I use the JCAT card and was (and of course, still am) very pleased with the difference. I have a Jitterbug on the way and I'm very curious if it will make further improvement. I'll report back after a week of break-in (whether or not it needs it).
 
Aug 19, 2015 at 10:45 AM Post #70 of 358
   
 
I flat out diasgree with most of what you said, but it's completely off topic. All Bazza13 was trying to do was draw some parallels, and you went off on some wild tangent with it. The topic here is concerns the "Jitterbug" which you most likely have not tried.

Sorry man, peace and love.
It's just a pet peeve when people make glittering generalities like they are gospel about things that are not so cut and dried. If you like your music a certain way, then rock on bud.
biggrin.gif

 
Aug 19, 2015 at 12:03 PM Post #72 of 358
I'm not aware of any motherboards that filter noise, but there are several USB cards that do just that - SOTM, Paul Pang, JCAT.

I use the JCAT card and was (and of course, still am) very pleased with the difference. I have a Jitterbug on the way and I'm very curious if it will make further improvement. I'll report back after a week of break-in (whether or not it needs it).

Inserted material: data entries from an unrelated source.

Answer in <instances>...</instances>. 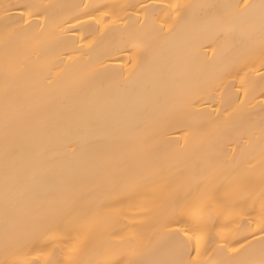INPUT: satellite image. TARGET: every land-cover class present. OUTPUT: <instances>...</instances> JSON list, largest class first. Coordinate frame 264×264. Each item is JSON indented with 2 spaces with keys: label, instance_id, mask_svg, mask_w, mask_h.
I'll return each mask as SVG.
<instances>
[{
  "label": "bare ground",
  "instance_id": "6f19581e",
  "mask_svg": "<svg viewBox=\"0 0 264 264\" xmlns=\"http://www.w3.org/2000/svg\"><path fill=\"white\" fill-rule=\"evenodd\" d=\"M245 2L260 4L0 0V264L24 254L39 264H68L78 222L66 217L39 238L33 234L36 217L47 211L48 191L59 194L81 175L105 177L93 196L101 231L85 260L105 248L111 259H120L133 235L138 253L159 258L170 243L166 233L201 225L209 237L202 261L224 260V246L239 247L247 243L245 236L258 247L256 224L264 219V50L259 9L245 11ZM32 3L55 6L49 11L59 26L49 20L40 43L21 41L6 102L3 29L22 23L23 5ZM169 4L182 7L177 12ZM6 5L12 7L5 11ZM30 21L33 28L44 23L36 16ZM80 78L91 92L78 94L70 86ZM157 157L166 166L153 175L152 165L142 160ZM211 166L250 182L205 207L201 219L184 216V223L161 229L157 222L172 209L153 192L171 185L181 200H191L189 189Z\"/></svg>",
  "mask_w": 264,
  "mask_h": 264
},
{
  "label": "snow or ice",
  "instance_id": "6c2138e0",
  "mask_svg": "<svg viewBox=\"0 0 264 264\" xmlns=\"http://www.w3.org/2000/svg\"><path fill=\"white\" fill-rule=\"evenodd\" d=\"M9 7L12 6L6 5L5 11ZM23 7L25 12L19 17V21L22 23H6L3 29L6 102L9 92L7 80L14 71L19 70L18 58L21 41H36L40 43L49 20L52 21L53 25L59 26L55 15L49 11L50 8L55 6L32 3L25 4ZM166 7L169 10H177L178 12L182 6L169 4ZM183 7L191 6L185 5ZM208 7L213 8L215 6ZM253 8L259 9L261 19L260 47L264 50V0H260L259 5H250L245 2V11ZM33 16L42 17L44 23L40 24L38 22L37 27L33 28L30 21ZM70 86L78 94H87L92 91V86L83 78L75 80ZM4 135L7 144L10 135L7 127ZM5 155L7 157V150ZM142 162H148L152 165L153 175H159L166 166V162L158 157L147 161L142 160ZM221 177H223L222 181ZM104 179L103 175H81L67 181L59 194L55 189L49 190L46 194L48 199L44 205L47 211L41 212L36 217L38 230L33 234V239L39 238L46 231H51L60 220L72 217L80 224V228L68 264H264V219L256 224V230L261 234L260 239L256 241L258 247L253 245L252 241L245 236L244 239L247 243L240 244L239 247L224 246L222 250L225 251L226 258L221 261H202L200 259L201 249L206 248L209 241L207 230L203 225L193 228L179 227L175 231L166 233L171 238L170 243L166 252L159 258H145L143 254L138 253L135 243L137 237L133 235L127 238L131 247L120 254V259H111L110 251L106 248L98 253V258L96 259H83L91 250L93 242L101 231V226L98 224L100 213L93 196ZM261 180L264 181V176L261 177ZM249 182L250 178L243 174L226 173L223 169L211 166L197 181L195 190L189 189L188 194L192 196L191 200H181L179 195L172 190L171 185L162 187L153 192V197L163 202L165 206L171 207L172 211L162 217L157 223L163 229L169 223H184V216H188L192 221L201 219L205 207H211L217 200H228L233 191H242ZM176 216H179L180 219H175ZM248 227L251 228L252 226L249 224ZM250 234L255 239L256 231L254 230ZM23 247H27V242ZM23 247L20 249L21 252H23ZM193 251L195 252V257L192 256ZM11 264H39V261L30 260L24 254L20 258L12 260Z\"/></svg>",
  "mask_w": 264,
  "mask_h": 264
}]
</instances>
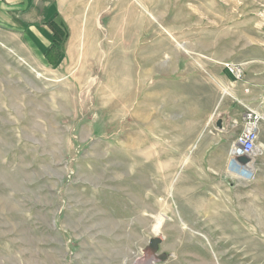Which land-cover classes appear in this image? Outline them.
<instances>
[{
    "label": "rangeland",
    "instance_id": "rangeland-1",
    "mask_svg": "<svg viewBox=\"0 0 264 264\" xmlns=\"http://www.w3.org/2000/svg\"><path fill=\"white\" fill-rule=\"evenodd\" d=\"M57 3L55 65L0 18V264H264V123L247 178L215 125L264 0Z\"/></svg>",
    "mask_w": 264,
    "mask_h": 264
},
{
    "label": "crops",
    "instance_id": "crops-1",
    "mask_svg": "<svg viewBox=\"0 0 264 264\" xmlns=\"http://www.w3.org/2000/svg\"><path fill=\"white\" fill-rule=\"evenodd\" d=\"M59 15L57 0H0V18L13 22L24 31L22 35L30 49L41 55L51 42V31L46 23L59 20ZM242 64V78L233 81L236 86V103L241 108L228 110V105L222 104V118L219 119L221 131L229 127L236 129L238 126L242 129L245 108L260 110L263 107L260 100L264 90L258 88L260 85L264 87V79H260L257 71L251 67V60Z\"/></svg>",
    "mask_w": 264,
    "mask_h": 264
},
{
    "label": "built area",
    "instance_id": "built-area-1",
    "mask_svg": "<svg viewBox=\"0 0 264 264\" xmlns=\"http://www.w3.org/2000/svg\"><path fill=\"white\" fill-rule=\"evenodd\" d=\"M229 73L234 76L235 79H241L243 73L242 63H230L225 64ZM260 103L262 104V109L256 110L253 108H245V114L243 116V126L240 132L237 134L235 141L230 150V159H235L238 154L245 155L247 157L254 156V151L256 148V140L258 139L260 126L264 123V94L261 97ZM238 165L244 166L247 163L241 164L236 161ZM251 172L246 173L244 177H248ZM243 177V178H244ZM242 178V177H241Z\"/></svg>",
    "mask_w": 264,
    "mask_h": 264
},
{
    "label": "trees",
    "instance_id": "trees-1",
    "mask_svg": "<svg viewBox=\"0 0 264 264\" xmlns=\"http://www.w3.org/2000/svg\"><path fill=\"white\" fill-rule=\"evenodd\" d=\"M46 25L51 31V42L42 51V55L50 65H55L62 56L64 44L68 38V28L61 19L50 20Z\"/></svg>",
    "mask_w": 264,
    "mask_h": 264
},
{
    "label": "water",
    "instance_id": "water-1",
    "mask_svg": "<svg viewBox=\"0 0 264 264\" xmlns=\"http://www.w3.org/2000/svg\"><path fill=\"white\" fill-rule=\"evenodd\" d=\"M220 124L221 122L220 120H218L217 126L221 128ZM249 160H250L249 157L242 154H238V156L236 157V161L241 164L247 163ZM162 241H163V236L160 234H156L149 238L148 244L143 249L144 253H146V255H148L151 258V260L157 263L165 262L169 257L168 253L160 251V245Z\"/></svg>",
    "mask_w": 264,
    "mask_h": 264
},
{
    "label": "bare ground",
    "instance_id": "bare-ground-1",
    "mask_svg": "<svg viewBox=\"0 0 264 264\" xmlns=\"http://www.w3.org/2000/svg\"><path fill=\"white\" fill-rule=\"evenodd\" d=\"M254 157H250V160L248 161V164H245L244 166L238 165L235 161V159H230L229 161V170L239 176H245L246 173L253 172L254 171ZM145 260V259H143ZM152 262V261H151Z\"/></svg>",
    "mask_w": 264,
    "mask_h": 264
}]
</instances>
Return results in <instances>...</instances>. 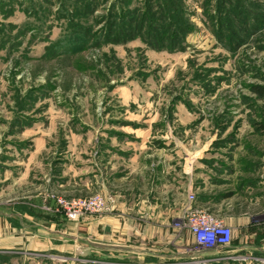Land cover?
Instances as JSON below:
<instances>
[{
    "label": "rangeland",
    "instance_id": "obj_1",
    "mask_svg": "<svg viewBox=\"0 0 264 264\" xmlns=\"http://www.w3.org/2000/svg\"><path fill=\"white\" fill-rule=\"evenodd\" d=\"M100 191L130 229L102 240L155 253L59 205ZM0 211L37 236L0 264H264V0H0Z\"/></svg>",
    "mask_w": 264,
    "mask_h": 264
},
{
    "label": "crops",
    "instance_id": "obj_2",
    "mask_svg": "<svg viewBox=\"0 0 264 264\" xmlns=\"http://www.w3.org/2000/svg\"><path fill=\"white\" fill-rule=\"evenodd\" d=\"M101 192V191H100ZM114 208L113 213L112 212H106L104 214H99L96 217L93 218H89L86 217L85 219L87 220V222L84 224L82 231H85L87 233L93 232L96 233L97 236H100V240L97 243H94V246H97V249L99 250H121V251H132L133 253H137L140 255H144L146 254H150L152 253L155 248H153L152 246L146 247L145 246H140V245H125L122 244L116 240H112V242H104L102 240V238H105V236H110V238L116 236V238H119L118 236H124V235H128V231H130L129 229V222L126 221H122L121 220V216L118 214V212L120 211V204L116 203L114 204ZM111 210V211H112ZM0 214L2 215H7L5 212L0 211ZM11 216L15 215L17 217H19V219L22 217V214H20L19 212H14L9 214ZM27 216V215H26ZM28 217V216H27ZM32 219V218H31ZM32 221V220H31ZM19 226H14L12 227V232L13 234H9L10 230L9 225L5 224H0V249H10V248H14L15 246H19L27 243L26 246L28 247H34L36 246V241H37V236L36 235H30L28 238L25 239V241H23V237H22V227L21 224L18 222ZM36 223L34 222H30L29 223V228H25V231L27 232V230H29V232L31 233V228L35 227ZM232 225V224H230ZM68 228V226H67ZM131 231H133L135 234L139 232V229L135 226V227H131ZM45 229L47 231H51L53 232V230H51V228L49 227H45ZM34 232V231H33ZM59 232V231H57ZM59 234H61L62 236H69L67 234H65L63 231H60ZM141 235V234H140ZM240 247V246H239ZM31 249V248H30ZM32 250V249H31ZM155 253V252H153ZM159 253V252H158ZM159 257H167V258H172V260H178L183 258V255L181 256V251H177V252H173V254H158ZM140 257V256H138ZM185 258H188V255L184 256ZM169 260V259H168Z\"/></svg>",
    "mask_w": 264,
    "mask_h": 264
},
{
    "label": "built area",
    "instance_id": "obj_3",
    "mask_svg": "<svg viewBox=\"0 0 264 264\" xmlns=\"http://www.w3.org/2000/svg\"><path fill=\"white\" fill-rule=\"evenodd\" d=\"M114 204L113 196L103 192L75 197L69 200H59V205L64 215L72 221H78L90 215L111 211L115 206ZM188 226L198 247L211 250L226 248L232 245L233 229L217 217L206 213H198L188 219ZM174 264H183V262H176Z\"/></svg>",
    "mask_w": 264,
    "mask_h": 264
}]
</instances>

http://www.gigabyte.co.nl/products/product-page.aspx?pid=4911#ov

Check for urself... This mb is unique.. And thats why i will buy it next week. And u can switch off the power comin out of usb ports to selfpowered dacs.. So again less interference.. And its almost as cheap as the jitterbug.. Lolz
:) i will compare it to my game laptop i used until now for playing lossless 24bit music from my NAS.. And yes.. My rig is higher end so it ruthlessly shows when a component is not on par with whats said about it. Maybe i also will try a jitterbug.. Although i am a bit cautious.
Back to jitterbug
 
Aug 19, 2015 at 9:43 PM Post #73 of 358
Of note:
 
"AudioQuest’s Steve Silberman, orchestrator of the JitterBug, told me in Berlin that he can no longer listen to his home system without Schiit’s Wyrd USB de-crapifier in the chain."
 
from: http://www.digitalaudioreview.net/2015/06/t-h-e-show-newport-2015-multi-bit-from-multi-schiit/
 
Aug 21, 2015 at 5:19 AM Post #74 of 358
I own the Schitt Wyrd USB Decrapifier(SWUD) and find that it improves my audio chain: Apple Mac>Audirvana+>SWUD>Peach Tree Audio Dac-Itx>Schiit Asgard 2. I am really curious as to whether the AQ Jitterbug might further improve my audio chain before the SWUD? I am waiting for my Cavalli Audio Liquid Carbon amp to ship so hopefully with the upgraded amp I will be able to retrieve even more detail from my hi-res recordings and discern whether or not the AQ Jitterbug is of any use in addition to the SWUD.